- _Supplied material_:
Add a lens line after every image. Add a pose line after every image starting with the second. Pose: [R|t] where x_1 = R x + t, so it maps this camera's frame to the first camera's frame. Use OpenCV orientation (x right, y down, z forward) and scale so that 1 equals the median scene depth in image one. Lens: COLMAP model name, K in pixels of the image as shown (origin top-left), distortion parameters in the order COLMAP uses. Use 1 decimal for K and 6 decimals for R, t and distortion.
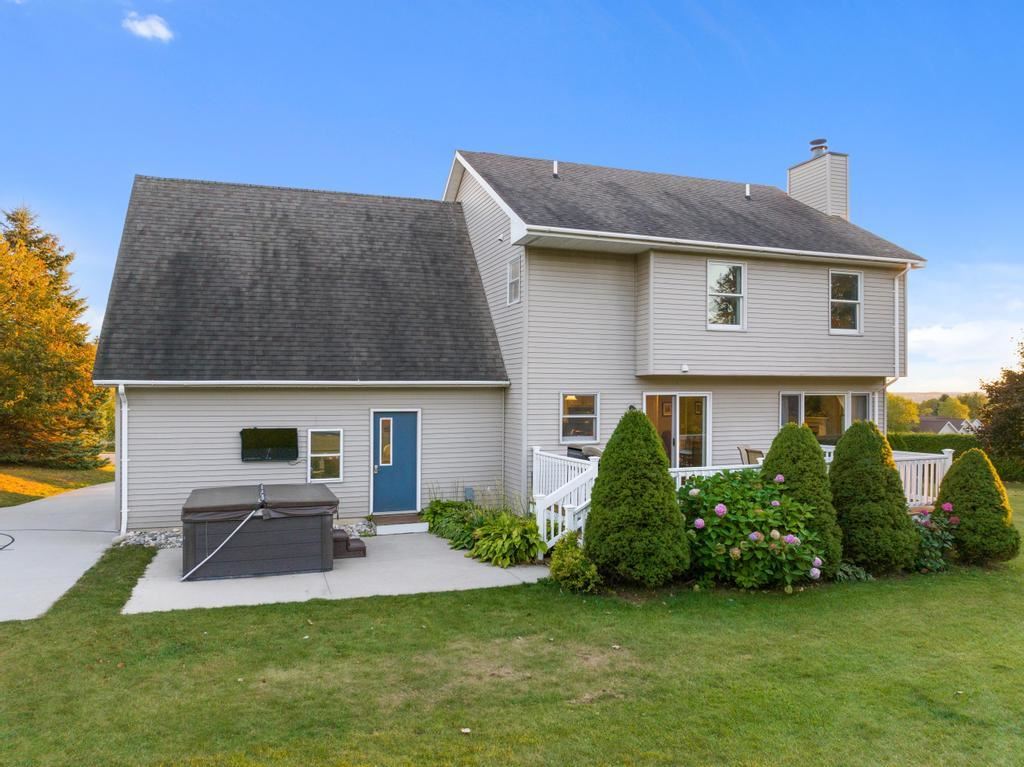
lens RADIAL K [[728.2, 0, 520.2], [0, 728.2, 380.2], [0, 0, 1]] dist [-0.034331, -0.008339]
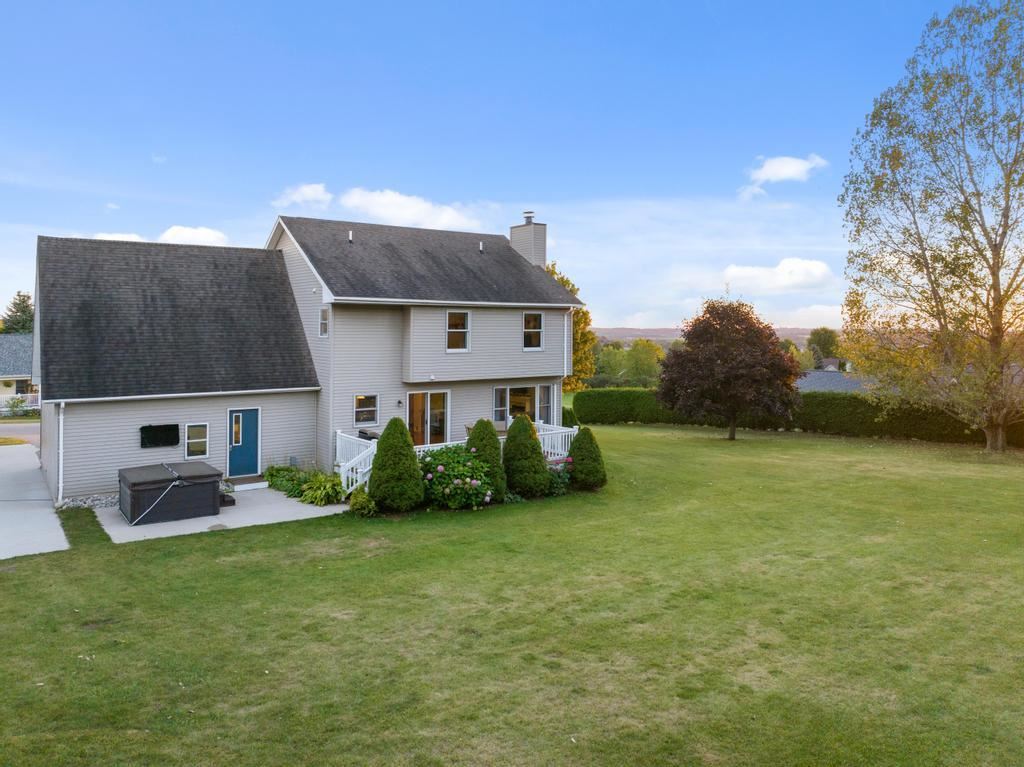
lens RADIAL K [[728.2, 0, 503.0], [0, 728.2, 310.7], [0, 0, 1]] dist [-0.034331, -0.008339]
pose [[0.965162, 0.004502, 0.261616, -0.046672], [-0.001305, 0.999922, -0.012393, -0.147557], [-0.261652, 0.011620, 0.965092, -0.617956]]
...
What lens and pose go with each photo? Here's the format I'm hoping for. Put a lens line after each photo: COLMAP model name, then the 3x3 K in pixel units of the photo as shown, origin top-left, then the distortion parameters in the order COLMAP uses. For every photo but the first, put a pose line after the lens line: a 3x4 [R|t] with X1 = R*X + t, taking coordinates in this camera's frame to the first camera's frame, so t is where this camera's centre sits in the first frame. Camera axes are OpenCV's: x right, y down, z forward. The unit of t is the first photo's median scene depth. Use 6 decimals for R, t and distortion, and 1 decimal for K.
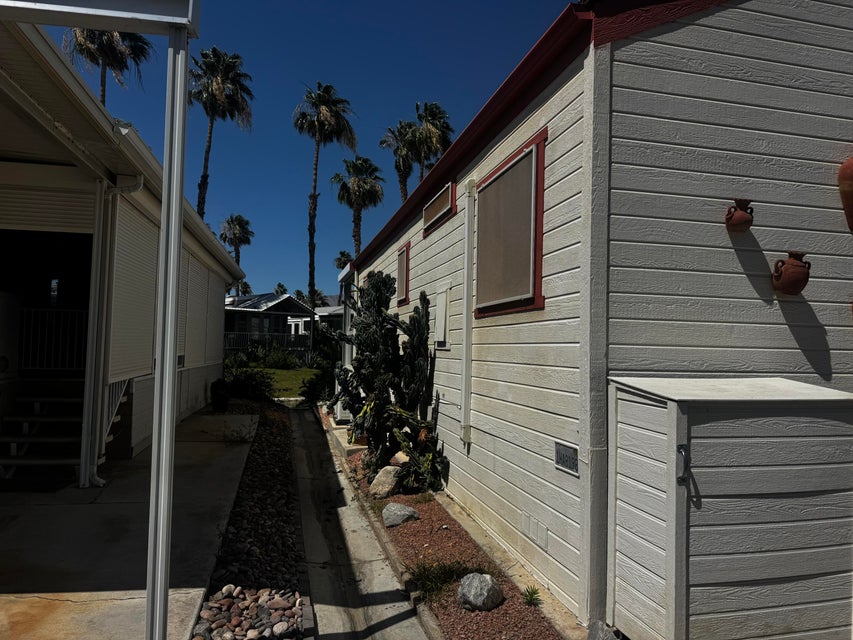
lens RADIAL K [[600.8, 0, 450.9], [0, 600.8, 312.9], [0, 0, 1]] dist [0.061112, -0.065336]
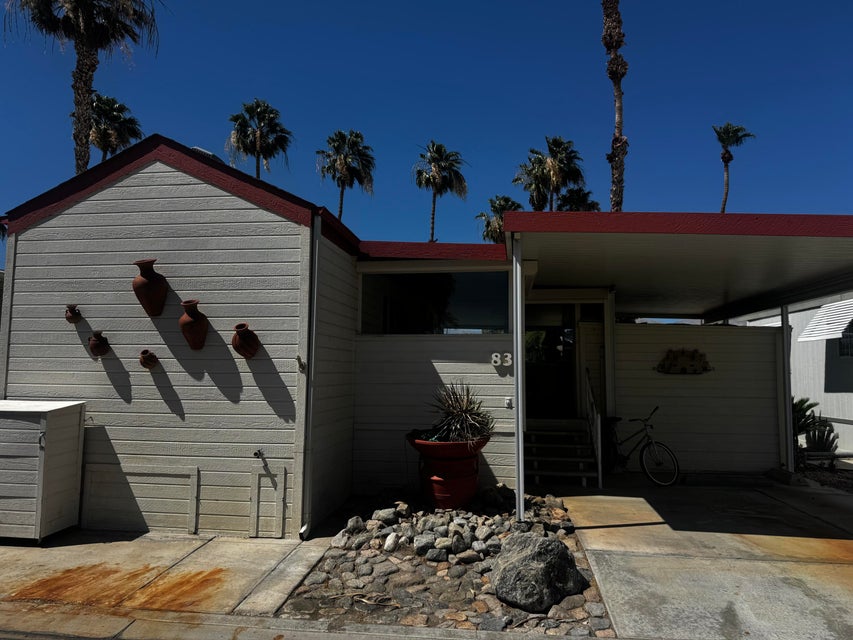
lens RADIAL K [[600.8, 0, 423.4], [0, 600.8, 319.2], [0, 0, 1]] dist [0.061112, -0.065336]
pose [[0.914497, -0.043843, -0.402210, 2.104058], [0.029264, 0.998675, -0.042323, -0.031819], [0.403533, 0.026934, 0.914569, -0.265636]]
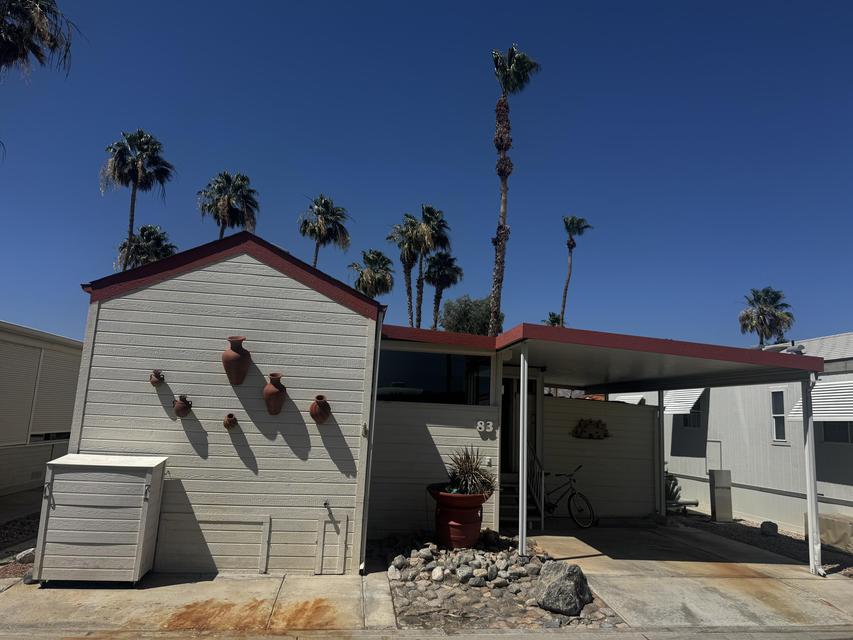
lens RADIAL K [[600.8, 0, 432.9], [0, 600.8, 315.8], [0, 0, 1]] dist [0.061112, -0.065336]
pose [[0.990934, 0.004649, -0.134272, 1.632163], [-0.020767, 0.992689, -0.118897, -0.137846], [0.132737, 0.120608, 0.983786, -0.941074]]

- _Exercise details_:
Reproduce the lines of the material verbatim, beginning with the line that contains "Add a lens line" and continuing through the line that contains "310.7], [0, 0, 1]] dist [-0.034331, -0.008339]", both included. Omit the pictures from your answer.

- _Written reply_:
Add a lens line after every image. Add a pose line after every image starting with the second. Pose: [R|t] where x_1 = R x + t, so it maps this camera's frame to the first camera's frame. Use OpenCV orientation (x right, y down, z forward) and scale so that 1 equals the median scene depth in image one. Lens: COLMAP model name, K in pixels of the image as shown (origin top-left), distortion parameters in the order COLMAP uses. Use 1 decimal for K and 6 decimals for R, t and distortion.
lens RADIAL K [[728.2, 0, 520.2], [0, 728.2, 380.2], [0, 0, 1]] dist [-0.034331, -0.008339]
lens RADIAL K [[728.2, 0, 503.0], [0, 728.2, 310.7], [0, 0, 1]] dist [-0.034331, -0.008339]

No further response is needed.